Feb 11 16:09:28 ip-172-31-7-19 dnscrypt-proxy[14669]: [2022-02-11 16:09:28] [NOTICE] dnscrypt-proxy 2.0.45
Feb 11 16:09:28 ip-172-31-7-19 dnscrypt-proxy[14669]: [2022-02-11 16:09:28] [NOTICE] Network connectivity detected
Feb 11 16:09:28 ip-172-31-7-19 dnscrypt-proxy[14669]: [2022-02-11 16:09:28] [NOTICE] Now listening to 127.0.0.1:5353 [UDP]
Feb 11 16:09:28 ip-172-31-7-19 dnscrypt-proxy[14669]: [2022-02-11 16:09:28] [NOTICE] Now listening to 127.0.0.1:5353 [TCP]
And test it is all working by checking for processes that are listening on port 53 or 5353:
$ sudo ss -lnptu | grep 53
udp UNCONN 0 0 127.0.0.1:53 0.0.0.0:* users:(("unbound",pid=14789,fd=5))
udp UNCONN 0 0 0.0.0.0:53 0.0.0.0:* users:(("unbound",pid=14789,fd=3))
udp UNCONN 0 0 127.0.0.1:5353 0.0.0.0:* users:(("dnscrypt-proxy",pid=14669,fd=8))
udp UNCONN 0 0 127.0.2.1:5353 0.0.0.0:* users:(("dnscrypt-proxy",pid=14669,fd=11),("systemd",pid=1,fd=66))
tcp LISTEN 0 256 127.0.0.1:8953 0.0.0.0:* users:(("unbound",pid=14789,fd=7))
tcp LISTEN 0 4096 127.0.0.1:5353 0.0.0.0:* users:(("dnscrypt-proxy",pid=14669,fd=9))
tcp LISTEN 0 4096 127.0.2.1:5353 0.0.0.0:* users:(("dnscrypt-proxy",pid=14669,fd=10),("systemd",pid=1,fd=54))
tcp LISTEN 0 256 127.0.0.1:53 0.0.0.0:* users:(("unbound",pid=14789,fd=6))
tcp LISTEN 0 256 0.0.0.0:53 0.0.0.0:* users:(("unbound",pid=14789,fd=4))

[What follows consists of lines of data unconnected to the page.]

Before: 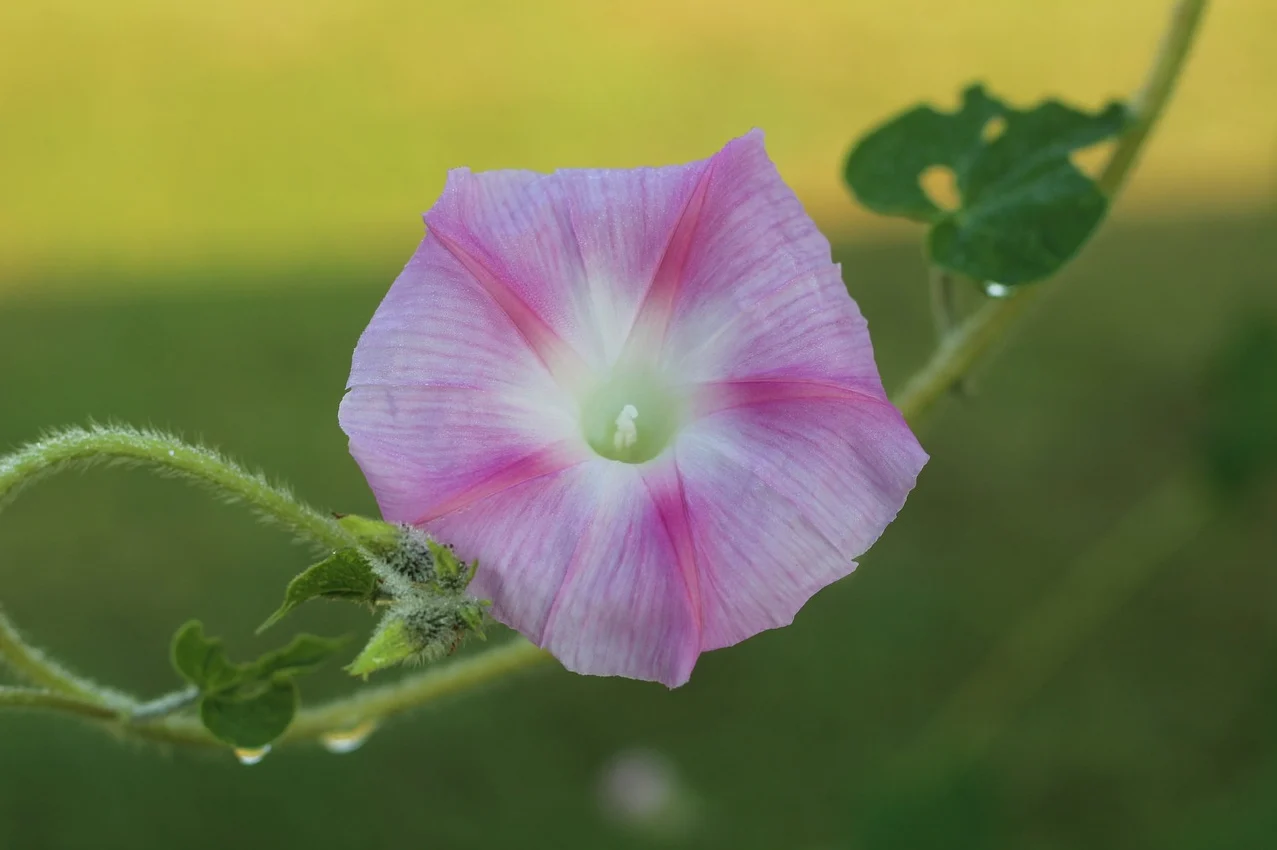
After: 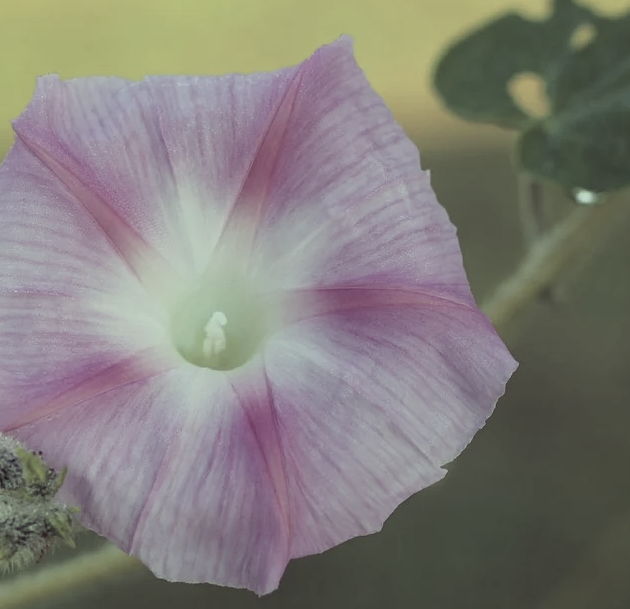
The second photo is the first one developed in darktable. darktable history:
color correction: highlights a* -20.18, highlights b* 20.68, shadows a* 19.77, shadows b* -20.46, saturation 0.464
crop: left 32.237%, top 10.952%, right 18.388%, bottom 17.389%
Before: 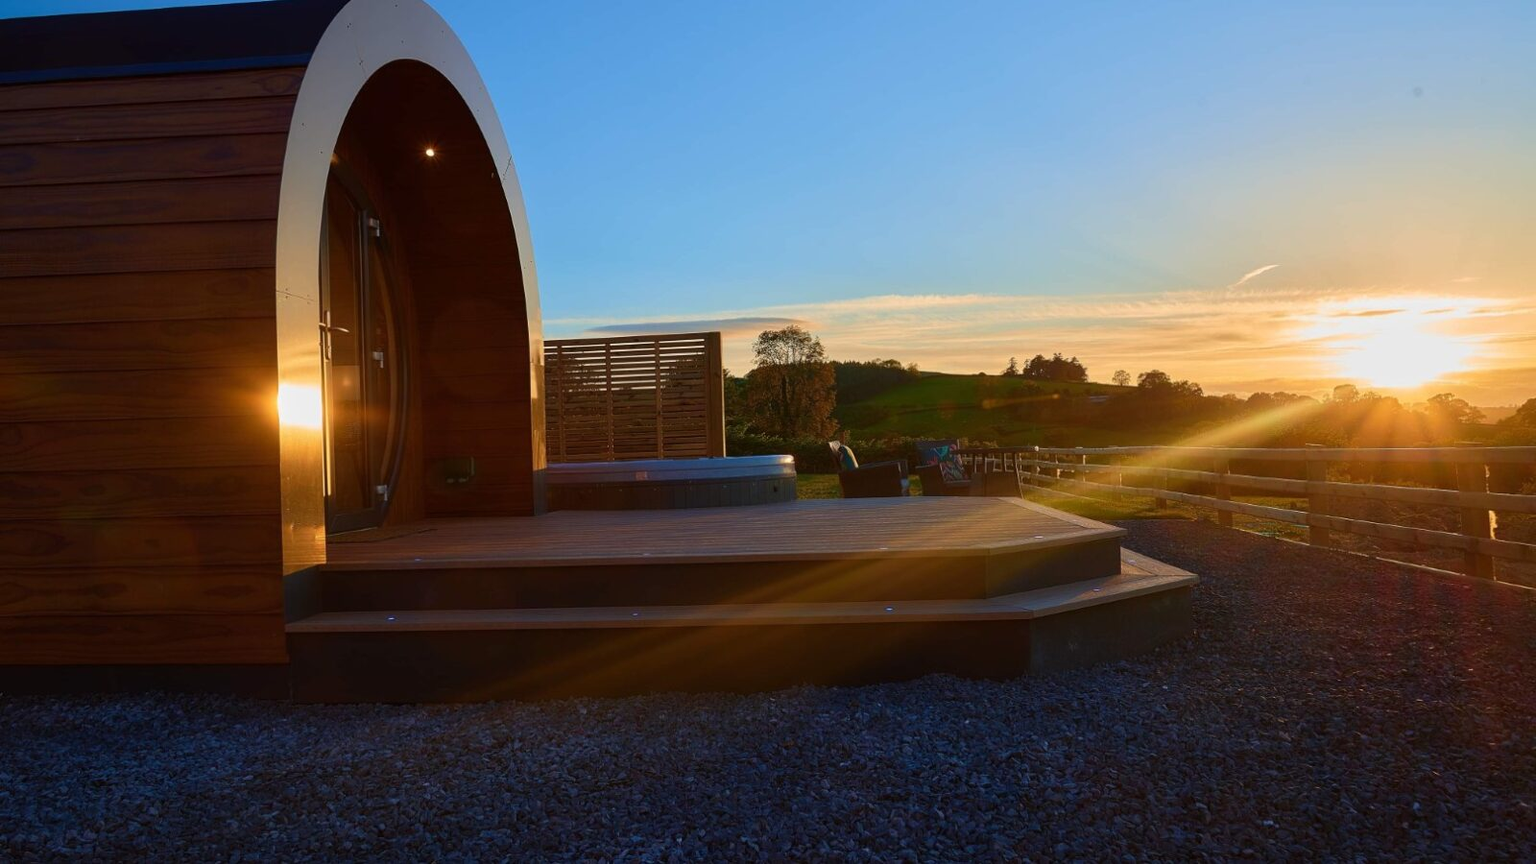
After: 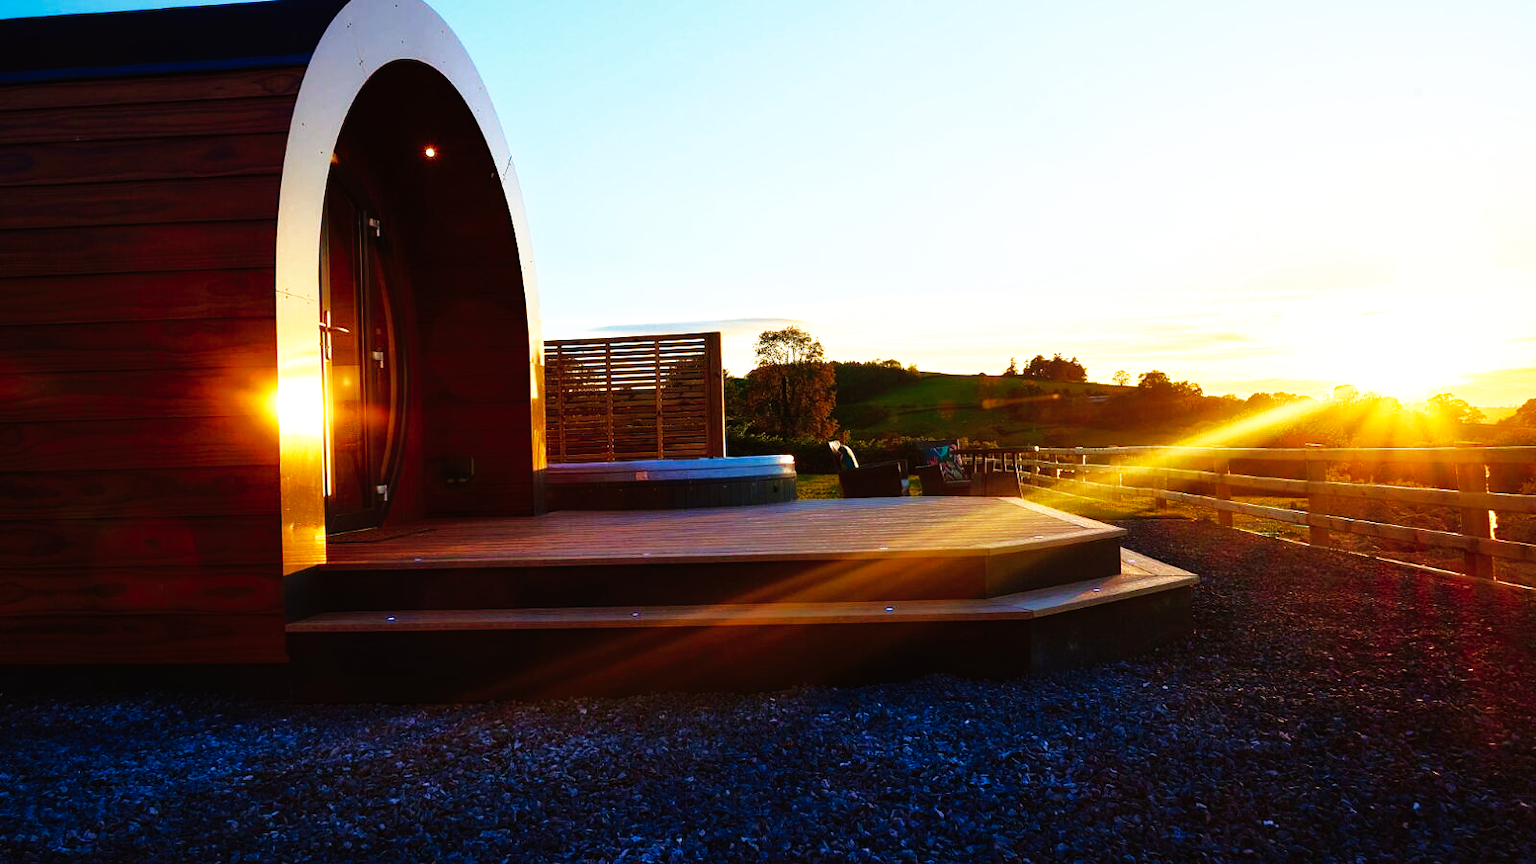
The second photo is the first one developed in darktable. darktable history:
velvia: on, module defaults
base curve: curves: ch0 [(0, 0) (0.007, 0.004) (0.027, 0.03) (0.046, 0.07) (0.207, 0.54) (0.442, 0.872) (0.673, 0.972) (1, 1)], preserve colors none
shadows and highlights: on, module defaults
tone equalizer: -8 EV -1.09 EV, -7 EV -0.99 EV, -6 EV -0.874 EV, -5 EV -0.566 EV, -3 EV 0.565 EV, -2 EV 0.846 EV, -1 EV 0.997 EV, +0 EV 1.06 EV, edges refinement/feathering 500, mask exposure compensation -1.57 EV, preserve details no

And we can try digging the local server with a dns query:
$ dig @127.0.0.1 -p5353 bbc.com
; <<>> DiG 9.16.22-Debian <<>> @127.0.0.1 -p5353 bbc.com
; (1 server found)
;; global options: +cmd
;; Got answer:
;; ->>HEADER<<- opcode: QUERY, status: NOERROR, id: 55244
;; flags: qr rd ra; QUERY: 1, ANSWER: 4, AUTHORITY: 0, ADDITIONAL: 1
;; OPT PSEUDOSECTION:
; EDNS: version: 0, flags:; udp: 512
;; QUESTION SECTION:
;bbc.com. IN A
;; ANSWER SECTION:
bbc.com. 299 IN A 151.101.192.81
bbc.com. 299 IN A 151.101.128.81
bbc.com. 299 IN A 151.101.64.81
bbc.com. 299 IN A 151.101.0.81
;; Query time: 4 msec
;; SERVER: 127.0.0.1#5353(127.0.0.1)
;; WHEN: Fri Feb 11 16:17:04 UTC 2022
;; MSG SIZE rcvd: 100
$ dig @127.0.0.1 -p5353 bbc.com +short
151.101.192.81
151.101.128.81
151.101.64.81
151.101.0.81
Let’s check the query log, and see which servers we used:
$ sudo cat /var/log/dnscrypt-proxy/query.log
[2022-02-11 16:17:04] 127.0.0.1 bbc.com A PASS 4ms cs-de
[2022-02-11 16:17:15] 127.0.0.1 bbc.com A PASS 0ms -
Now finally update unbound configuration:
$ sudo nano /etc/unbound/unbound.conf.d/server.conf
forward-zone:
name: "."
# forward-addr: 208.67.222.222 # IP of OpenDNS #1 resolver
# forward-addr: 208.67.220.220 # IP of OpenDNS #2 resolver
# forward-addr: 9.9.9.9 # Upstream Quad9 resolver
forward-addr: 127.0.0.1@5353 # Our own DNScrypt-proxy server
And restart unbound:
$ sudo systemctl stop unbound
$ sudo systemctl start unbound
Android Clients
Many Android clients disconnect from VPN upon sleep, this page has various workarounds for different vendors.